Thats better dedication than me, well done but im more hoping the Insanity workout will reduce bf then as i say maybe a second round of P90x or opt for X2 and bulk up......

How are you measuring your bf ?


----------



## buck-egit

Prism Detailing said:


> Thats better dedication than me, well done but im more hoping the Insanity workout will reduce bf then as i say maybe a second round of P90x or opt for X2 and bulk up......
> 
> How are you measuring your bf ?


I used BF calipers from Ebay for 2-3 quid.. then use the Jackson/pollock method to help you do the calcs...

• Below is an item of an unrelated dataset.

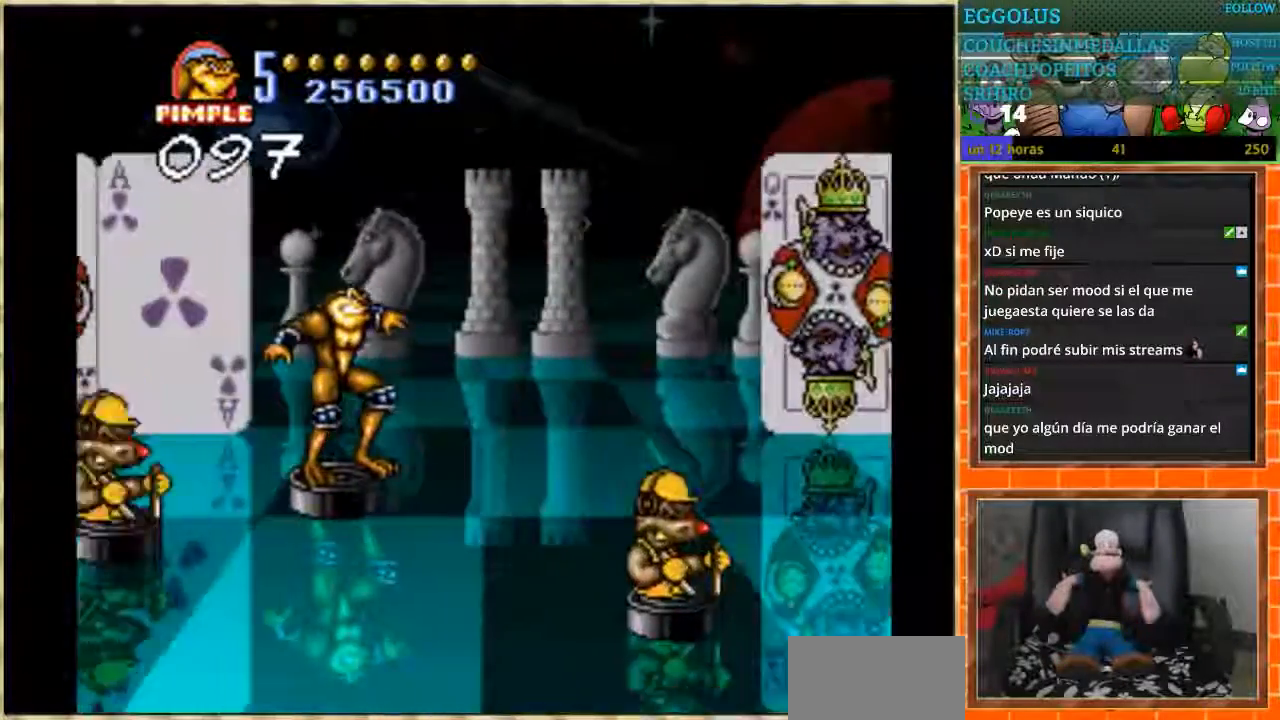
{"buttons": [], "events": [[33, "DPAD_UP", "down"], [167, "DPAD_UP", "up"], [367, "DPAD_LEFT", "down"], [467, "DPAD_LEFT", "up"]]}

I am throwing in a couple of Rushfit's instead of the P90x Cardio's and instead of the Kenpo I do an Hour of Badminton on a Sat...Cant wait to get my Powerblocks they go upto 24kgs per hand on the stage 1.. stage 2 takes them as high as 44kgs per hand...


----------



## Ross

Can I do any of this with a busted Quad muscle? I like to think my diet is pretty good so its just the workout side I am more concerned about.


----------



## buck-egit

Ross said:


> Can I do any of this with a busted Quad muscle? I like to think my diet is pretty good so its just the workout side I am more concerned about.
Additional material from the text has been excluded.